- Opening Delimiter -

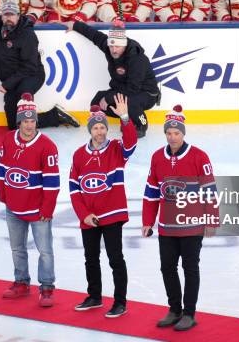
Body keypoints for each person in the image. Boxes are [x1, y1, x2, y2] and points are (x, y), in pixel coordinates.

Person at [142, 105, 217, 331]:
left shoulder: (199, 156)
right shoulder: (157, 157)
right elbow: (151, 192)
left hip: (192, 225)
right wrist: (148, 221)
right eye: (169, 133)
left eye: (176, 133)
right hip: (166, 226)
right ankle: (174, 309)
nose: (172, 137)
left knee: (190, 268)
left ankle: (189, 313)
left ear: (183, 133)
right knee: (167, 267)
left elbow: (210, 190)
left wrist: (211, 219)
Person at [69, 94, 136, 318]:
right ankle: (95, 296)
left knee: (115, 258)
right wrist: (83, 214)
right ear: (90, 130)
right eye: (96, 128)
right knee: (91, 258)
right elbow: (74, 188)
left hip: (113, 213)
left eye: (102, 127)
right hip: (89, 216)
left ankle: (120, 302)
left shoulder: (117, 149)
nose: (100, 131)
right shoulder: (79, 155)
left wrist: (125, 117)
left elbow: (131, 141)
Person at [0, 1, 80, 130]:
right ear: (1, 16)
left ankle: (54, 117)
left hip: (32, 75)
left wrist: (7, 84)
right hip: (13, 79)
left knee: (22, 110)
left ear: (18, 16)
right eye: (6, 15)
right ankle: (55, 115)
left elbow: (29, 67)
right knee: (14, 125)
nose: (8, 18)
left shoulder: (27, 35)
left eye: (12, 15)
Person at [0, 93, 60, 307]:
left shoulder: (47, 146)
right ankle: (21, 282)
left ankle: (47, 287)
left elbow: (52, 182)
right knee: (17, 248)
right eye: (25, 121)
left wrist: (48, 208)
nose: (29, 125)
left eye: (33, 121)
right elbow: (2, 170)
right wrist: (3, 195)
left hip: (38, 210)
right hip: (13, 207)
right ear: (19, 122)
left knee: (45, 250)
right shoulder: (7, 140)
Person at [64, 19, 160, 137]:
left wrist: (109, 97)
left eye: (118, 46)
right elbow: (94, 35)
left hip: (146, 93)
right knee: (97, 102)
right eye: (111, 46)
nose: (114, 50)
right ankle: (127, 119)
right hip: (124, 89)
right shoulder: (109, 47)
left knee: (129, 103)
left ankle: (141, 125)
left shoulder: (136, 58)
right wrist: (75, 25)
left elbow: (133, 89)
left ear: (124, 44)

- Closing Delimiter -

* REQUIRED ACTION
The task calls for all records to be set down precisely, excluding any images.

* SOLUTION TO THE PROBLEM
Body keypoints for each person in the image. Boxes are [x1, y1, x2, y2] and points are (x, y), in pixel coordinates.

Person at [142, 105, 217, 331]:
left shoulder: (199, 156)
right shoulder: (157, 157)
right elbow: (151, 192)
left hip: (192, 225)
right wrist: (148, 221)
right eye: (169, 133)
left eye: (176, 133)
right hip: (166, 226)
right ankle: (174, 309)
nose: (172, 137)
left knee: (190, 268)
left ankle: (189, 313)
left ear: (183, 133)
right knee: (167, 267)
left elbow: (210, 190)
left wrist: (211, 219)
Person at [69, 94, 136, 318]:
right ankle: (95, 296)
left knee: (115, 258)
right wrist: (83, 214)
right ear: (90, 130)
right eye: (96, 128)
right knee: (91, 258)
right elbow: (74, 188)
left hip: (113, 213)
left eye: (102, 127)
right hip: (89, 216)
left ankle: (120, 302)
left shoulder: (117, 149)
nose: (100, 131)
right shoulder: (79, 155)
left wrist: (125, 117)
left elbow: (131, 141)
Person at [0, 1, 80, 130]:
right ear: (1, 16)
left ankle: (54, 117)
left hip: (32, 75)
left wrist: (7, 84)
right hip: (13, 79)
left knee: (22, 110)
left ear: (18, 16)
right eye: (6, 15)
right ankle: (55, 115)
left elbow: (29, 67)
right knee: (14, 125)
nose: (8, 18)
left shoulder: (27, 35)
left eye: (12, 15)
Person at [0, 93, 60, 307]:
left shoulder: (47, 146)
right ankle: (21, 282)
left ankle: (47, 287)
left elbow: (52, 182)
right knee: (17, 248)
right eye: (25, 121)
left wrist: (48, 208)
nose: (29, 125)
left eye: (33, 121)
right elbow: (2, 170)
right wrist: (3, 195)
left hip: (38, 210)
right hip: (13, 207)
right ear: (19, 122)
left knee: (45, 250)
right shoulder: (7, 140)
Person at [64, 19, 160, 137]:
left wrist: (109, 97)
left eye: (118, 46)
right elbow: (94, 35)
left hip: (146, 93)
right knee: (97, 102)
right eye: (111, 46)
nose: (114, 50)
right ankle: (127, 119)
right hip: (124, 89)
right shoulder: (109, 47)
left knee: (129, 103)
left ankle: (141, 125)
left shoulder: (136, 58)
right wrist: (75, 25)
left elbow: (133, 89)
left ear: (124, 44)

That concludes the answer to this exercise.